L’association, qui repose sur une trentaine de bénévoles, dispense notamment des cours de français gratuits. En ce mercredi, ceux-ci sont victimes de leur succès. Dans le seul salon, une quinzaine de réfugiés écoutent Aurelia, une enseignante du secondaire. «Ils sont supermotivés», se réjouit-elle. Cahier à la main, ils arrivent à l’avance et font toujours leurs devoirs à la maison. En six mois, ils atteignent un niveau A2, ce qui ne va pas de soi pour des gens dont certains n’ont pas reçu de formation.
Autre initiative de solidarité, celle de La Barque, animée par un comité de six personnes et comptant quelque 80 membres. Active notamment sur Facebook, elle veut jouer un rôle de plateforme de communication pour dépassionner le débat sur l’asile. «Nous avons été choqués par les propos xénophobes et racistes tenus sur les pages Facebook de certains médias romands. Nous voulons inverser ce discours dominant qui risquait de devenir unique», déclarent Julien Vuilleumier et François Ingold, membres fondateurs de ce mouvement de citoyens. Selon eux, la barque n’est jamais pleine.
Et à Chevrilles? Quinze mois après l’annonce de l’arrivée du centre, l’émotion est un peu retombée et les esprits ouverts de la région se font enfin entendre. Cet hiver, un comité s’est créé pour souhaiter la «bienvenue aux réfugiés en Singine». Marianne Pohl, adjointe du vicaire épiscopal pour la partie alémanique du canton, tient à corriger l’image qu’a donnée ce district en février 2015. «L’inconnu fait peur dans la mesure où il n’y a presque pas de réfugiés dans ces communes. Mais une bonne moitié de la population reste ouverte et solidaire.»
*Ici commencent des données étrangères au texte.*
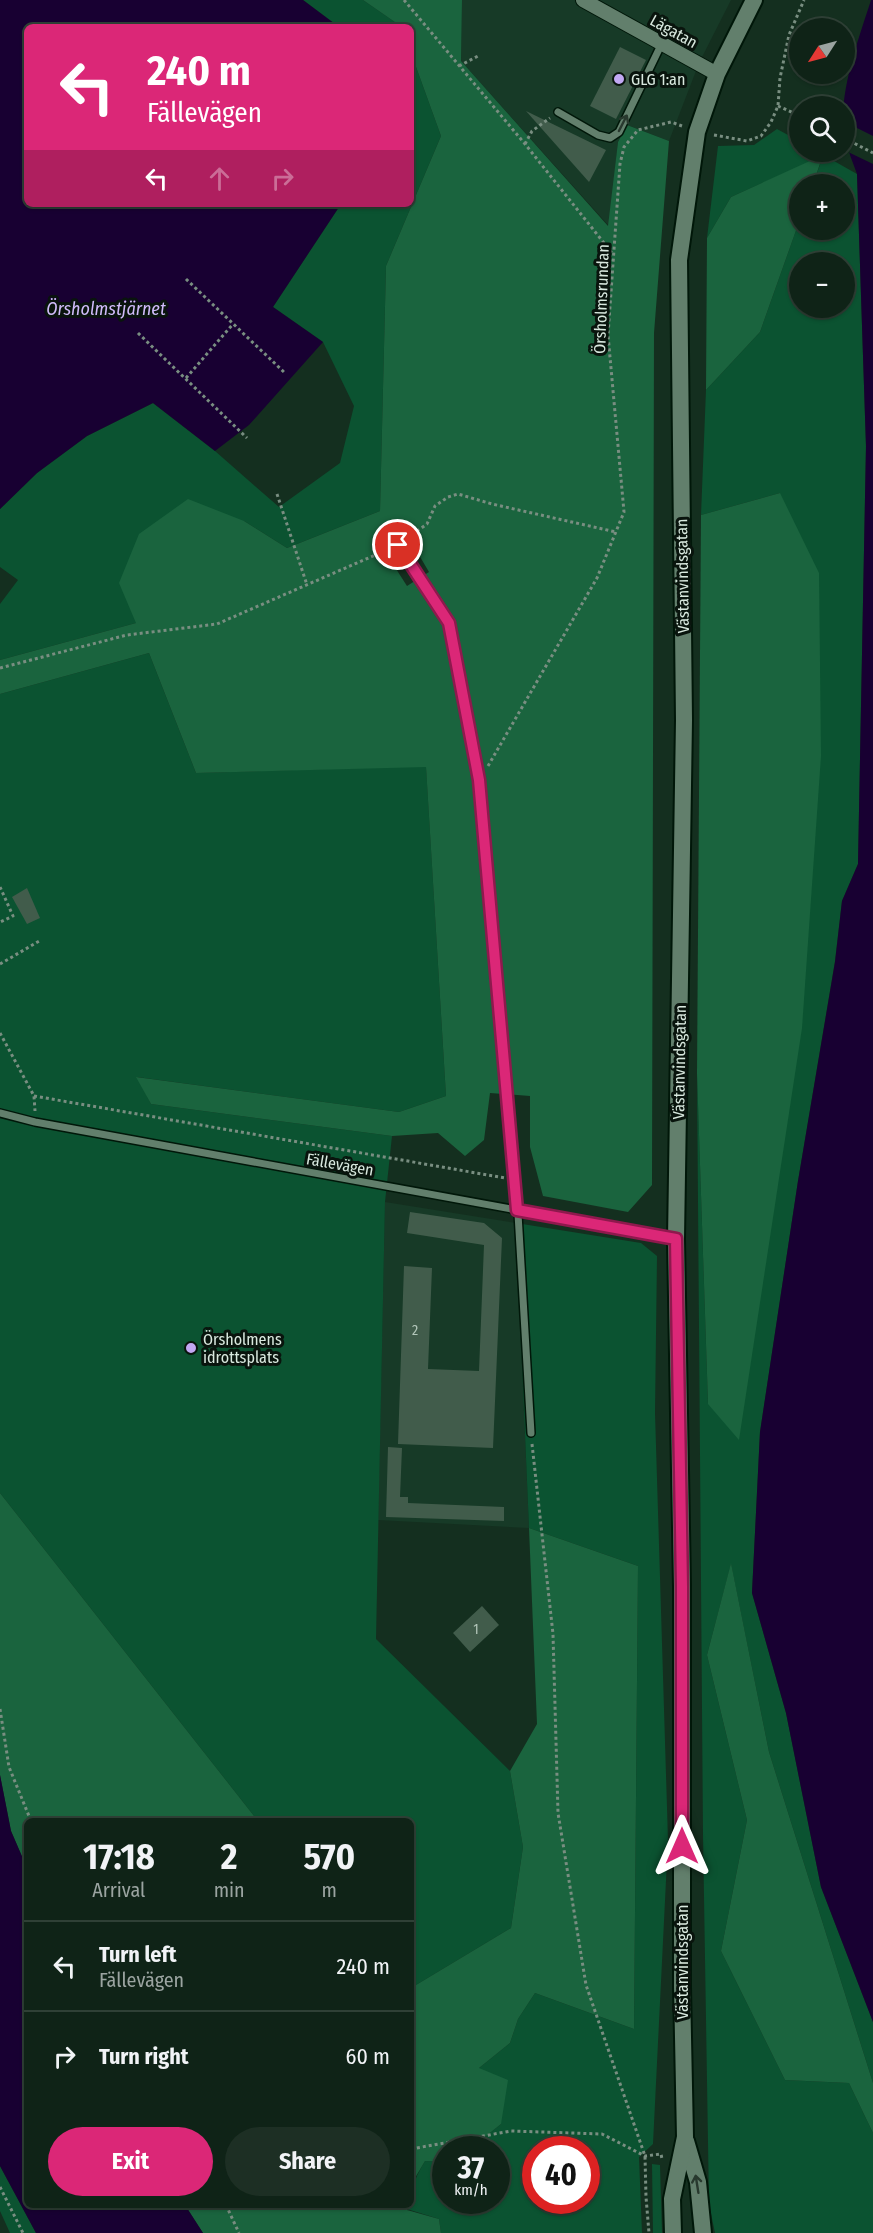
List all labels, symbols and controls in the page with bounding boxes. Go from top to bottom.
street label: Lägatan [647,11,701,52]
north arrow [789,18,855,84]
map controls [789,18,855,318]
text: 240 m [147,46,251,96]
icon: left [48,48,126,126]
place label: GLG 1:an [631,70,685,89]
marker: GLG 1:an [612,72,626,86]
button: search [789,96,855,162]
text: Fällevägen [147,97,262,129]
one-way arrow [618,114,630,132]
icon: left [140,162,173,195]
icon: ahead [203,162,236,195]
icon: right [266,162,299,195]
button: + [789,174,855,240]
street label: Örsholmsrundan [590,244,613,354]
button: − [789,252,855,318]
water label: Örsholmstjärnet [46,298,166,320]
street label: Västanvindsgatan [672,518,693,634]
pin [372,519,423,570]
icon: arrive [381,528,414,561]
street label: Västanvindsgatan [669,1004,690,1120]
street label: Fällevägen [305,1149,375,1180]
house number: 2 [412,1322,418,1339]
place label: Örsholmens idrottsplats [203,1330,282,1367]
marker: Örsholmens idrottsplats [184,1341,198,1355]
house number: 1 [473,1621,479,1638]
position arrow [650,1814,714,1878]
text: 17:18 [83,1835,155,1879]
text: 2 [221,1835,237,1879]
text: 570 [304,1835,355,1879]
text: Arrival [92,1878,145,1902]
text: min [214,1878,245,1902]
text: m [322,1878,337,1902]
street label: Västanvindsgatan [673,1905,692,2019]
text: Turn left [99,1941,177,1968]
icon: left [48,1950,81,1983]
text: 240 m [337,1953,390,1980]
text: Fällevägen [99,1968,184,1992]
icon: right [48,2040,81,2073]
text: Turn right [99,2043,188,2070]
text: 60 m [346,2043,390,2070]
button: Exit [48,2127,213,2196]
button: Share [225,2127,390,2196]
speed limit sign: 40 [522,2136,600,2214]
text: 37 [458,2150,484,2186]
one-way arrow [692,2175,703,2195]
text: km/h [454,2181,488,2199]

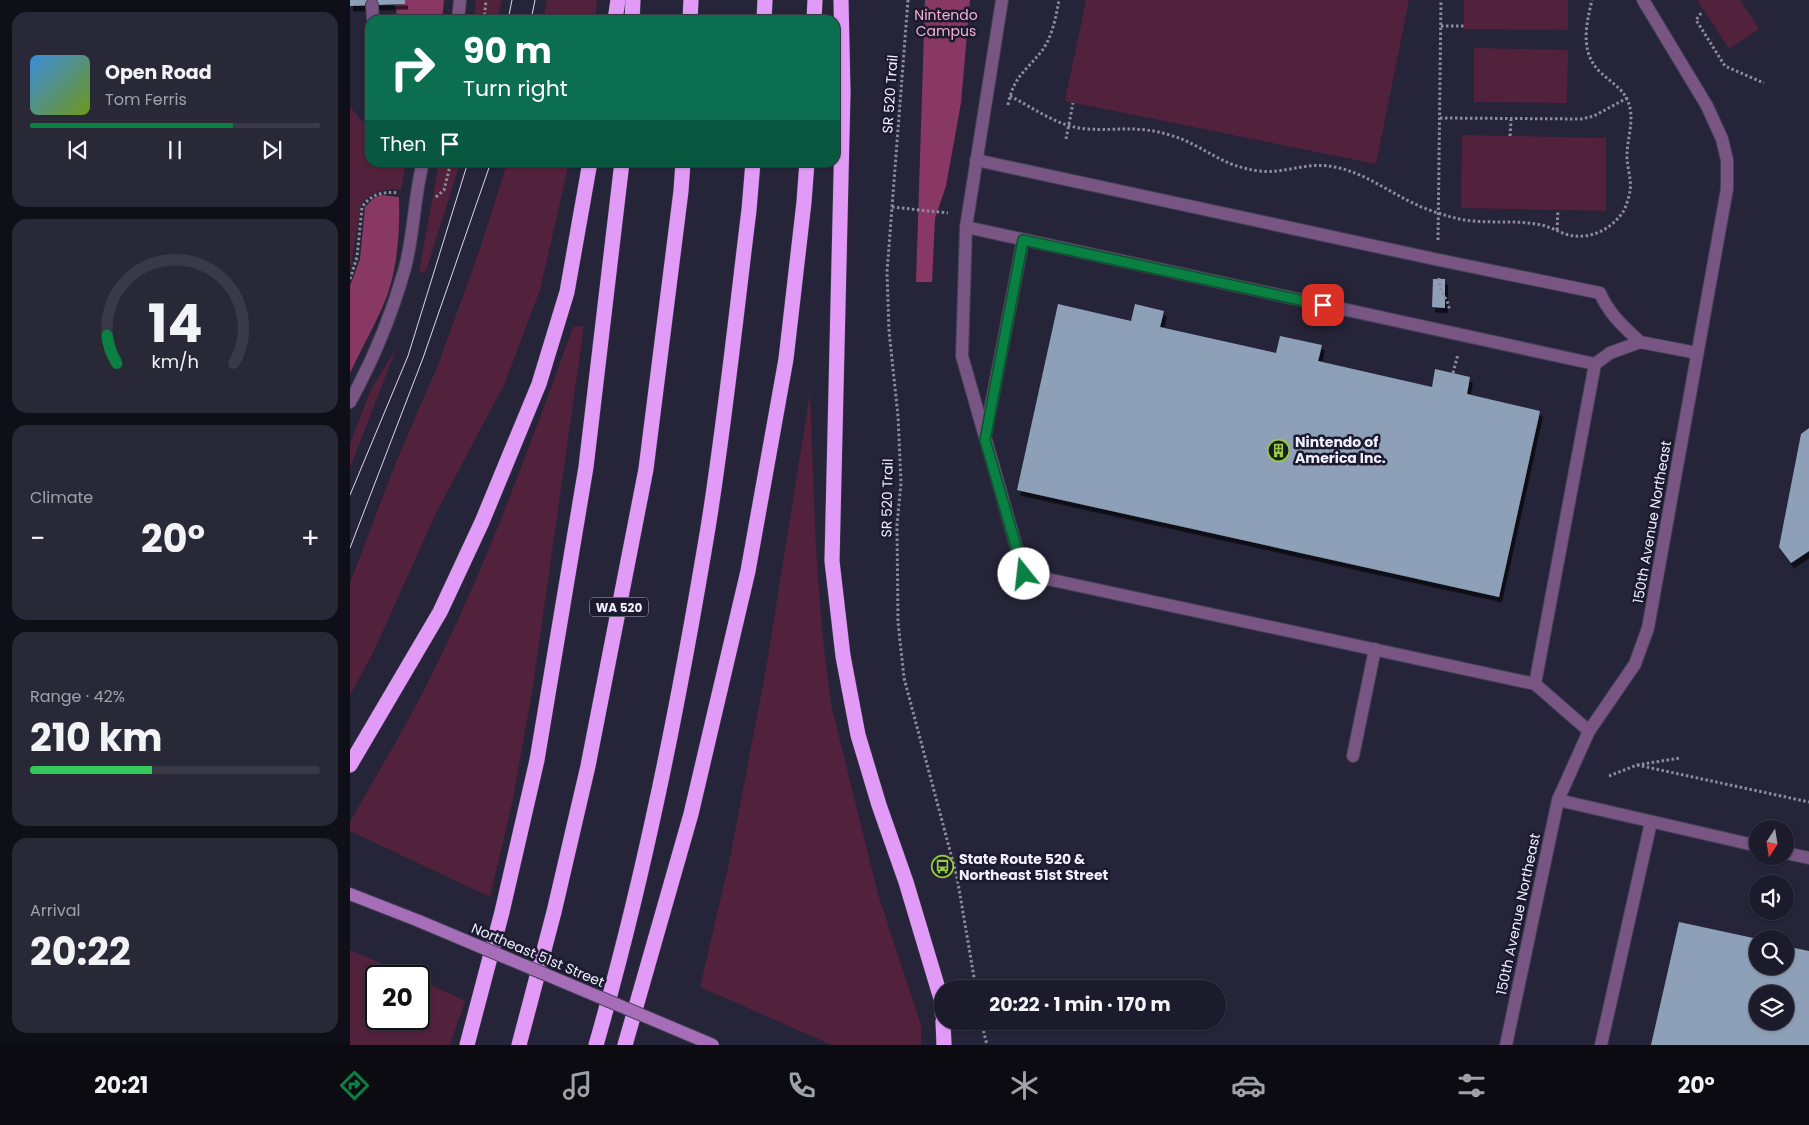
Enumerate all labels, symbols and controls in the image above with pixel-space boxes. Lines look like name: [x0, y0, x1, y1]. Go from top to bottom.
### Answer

Les voix étouffées lors de l’assemblée du 25 février 2015 se sont exprimées plus tard, dans le journal Freiburger Nachrichten, qui a reçu une avalanche de lettres de lecteurs. Certaines très émotionnelles, d’autres plus profondes, comme celle d’Eva Brügger rappelant que Fribourg a été une terre d’émigration au XIXe siècle: «N’oublions pas que nous vivions alors dans la pauvreté. Dans une famille de trois enfants, ceux-ci se passaient la seule paire de souliers du dimanche pour aller aux trois messes quotidiennes. Prouvons donc que nous sommes une région hospitalière envers ceux qui sont aujourd’hui dans la misère.»